“Software is eating the world,” wrote Marc Andreessen in an article originally published in The Wall Street Journal in 2011.1 For 20-plus years, he was basically spot on. Software companies became dominant; the business models seemed impregnable, multiples expanded and the companies grew like weeds. Fast forward to 2026; a recent Business Insider article quoted Marc Andreessen’s declaration and added that “Today, AI is beginning to devour software. Instead of helping the industry improve, new AI tools and agents could end up replacing some software products entirely.”2
What a 180! And the market seems to be a believer in this new narrative. For example, I was surprised to learn that, due to the recent drop in the stock price in January and February 2026, Microsoft, the most exposed to software of the Magnificent 7, has actually underperformed the S&P 500 Index since the introduction of ChatGPT in November of 2022. Many dominant software companies now trade at steep discounts to market multiples, including Adobe, Salesforce and Intuit.

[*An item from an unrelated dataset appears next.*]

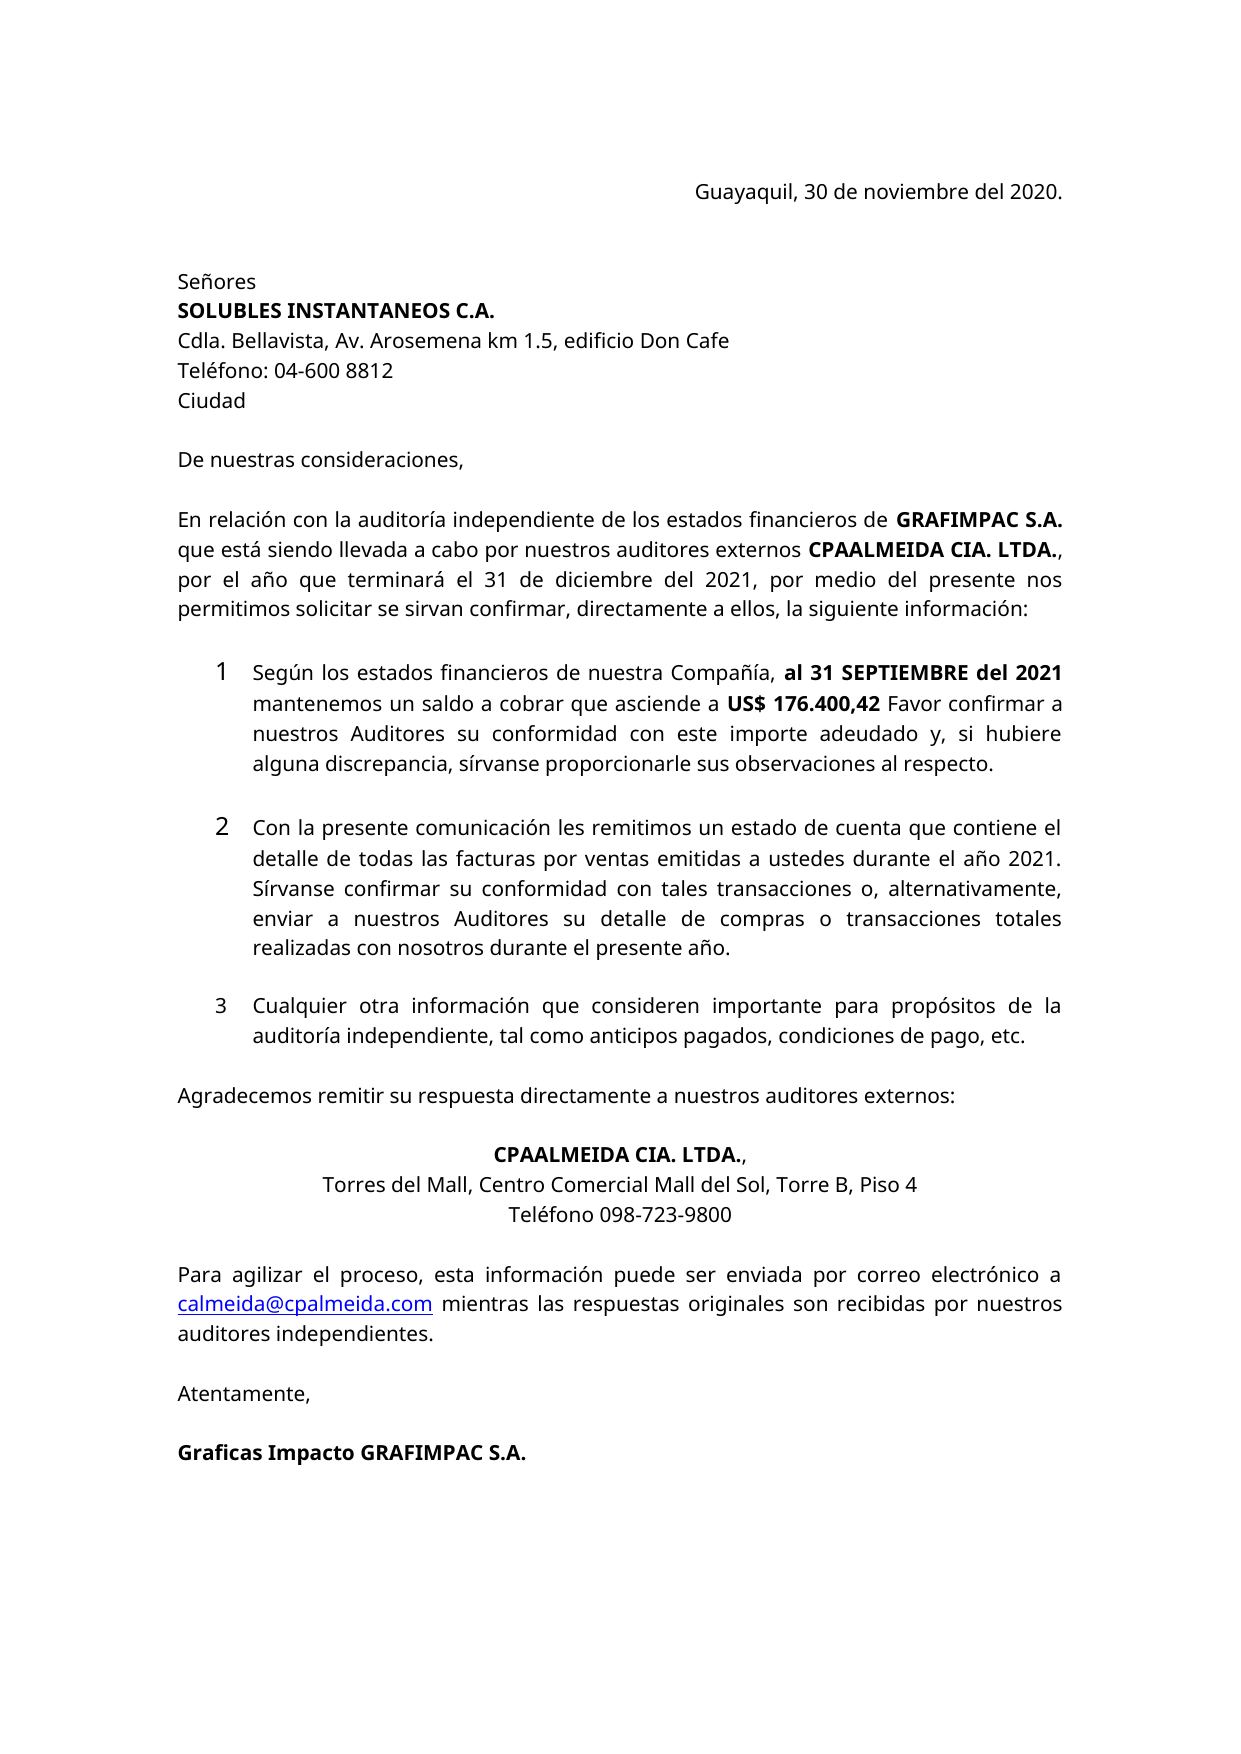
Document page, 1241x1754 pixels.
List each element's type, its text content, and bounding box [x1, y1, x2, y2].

These three were all at 30x price-to-earnings or better at the end of 2023, i.e., steep premiums to the market multiple. They are currently in the mid/low-teens multiples, i.e., about half what they once were.

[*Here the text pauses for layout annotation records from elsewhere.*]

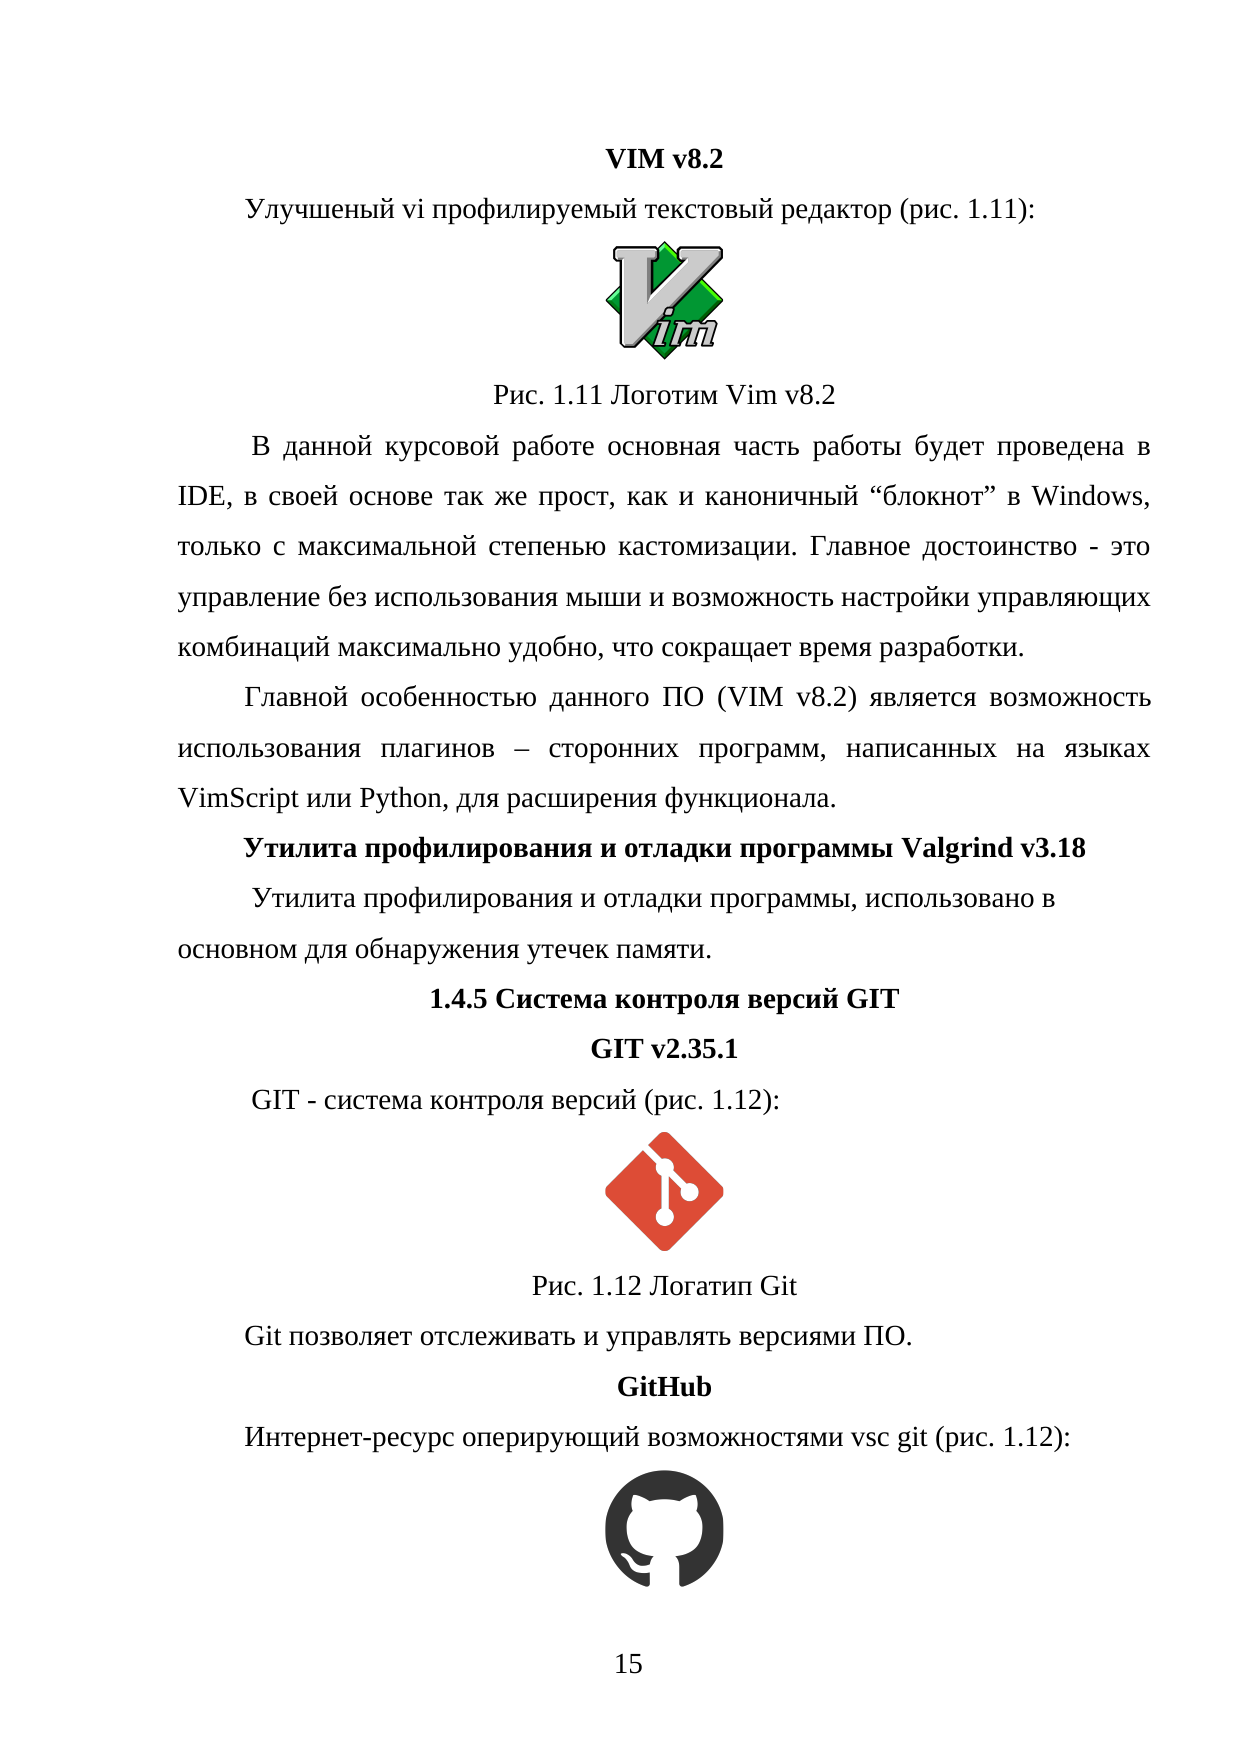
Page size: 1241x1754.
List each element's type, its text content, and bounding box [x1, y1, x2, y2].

subtitle Утилита профилирования и отладки программы Valgrind v3.18 [177, 830, 1152, 864]
picture [605, 241, 724, 360]
subtitle GitHub [177, 1369, 1152, 1402]
subtitle GIT v2.35.1 [177, 1032, 1152, 1065]
picture [605, 1469, 724, 1588]
text Git позволяет отслеживать и управлять версиями ПО. [177, 1318, 1152, 1352]
text В данной курсовой работе основная часть работы будет проведена в IDE, в своей основе так же прост, как и каноничный “блокнот” в Windows, только с максимальной степенью кастомизации. Главное достоинство - это управление без использования мыши и возможность настройки управляющих комбинаций максимально удобно, что сокращает время разработки. [177, 428, 1152, 663]
text 1.4.5 Система контроля версий GIT [177, 981, 1152, 1015]
text GIT - система контроля версий (рис. 1.12): [177, 1082, 1152, 1115]
picture [605, 1132, 724, 1251]
subtitle VIM v8.2 [177, 141, 1152, 174]
subtitle Главной особенностью данного ПО (VIM v8.2) является возможность использования плагинов – сторонних программ, написанных на языках VimScript или Python, для расширения функционала. [177, 679, 1152, 813]
text Интернет-ресурс оперирующий возможностями vsc git (рис. 1.12): [177, 1419, 1152, 1453]
text Рис. 1.12 Логатип Git [177, 1268, 1152, 1302]
text Рис. 1.11 Логотим Vim v8.2 [177, 377, 1152, 411]
text Утилита профилирования и отладки программы, использовано в основном для обнаружения утечек памяти. [177, 881, 1152, 964]
text Улучшеный vi профилируемый текстовый редактор (рис. 1.11): [177, 191, 1152, 225]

But hold on. “AI changes what we build and who builds it, but not how much needs to be built. We need vastly more software, not less,” wrote Steven Sinofsky in a recent blog post. Further, he continued, “Wall Street is filled with investors of all types. There’s also a community, and they tend to run in herds. The past couple of weeks have definitely seen the herd collectively conclude that somehow software is dead. That the idea of a software pure play will just vanish into some language model. Nonsense.”3
Do we know what the future holds? Nope. Perhaps AI does eat software, and software earnings get crushed, making those current “cheap” P/E multiples irrelevant. But maybe those software companies adapt and use AI to their advantage somehow and get back in the saddle. Both scenarios seem possible.
How do we navigate this market? Diversification: We do not over-allocate to any one company or sector. Diversification is a great risk management tool that helps to improve the resiliency of portfolios, making them better positioned to adapt as conditions continue to evolve.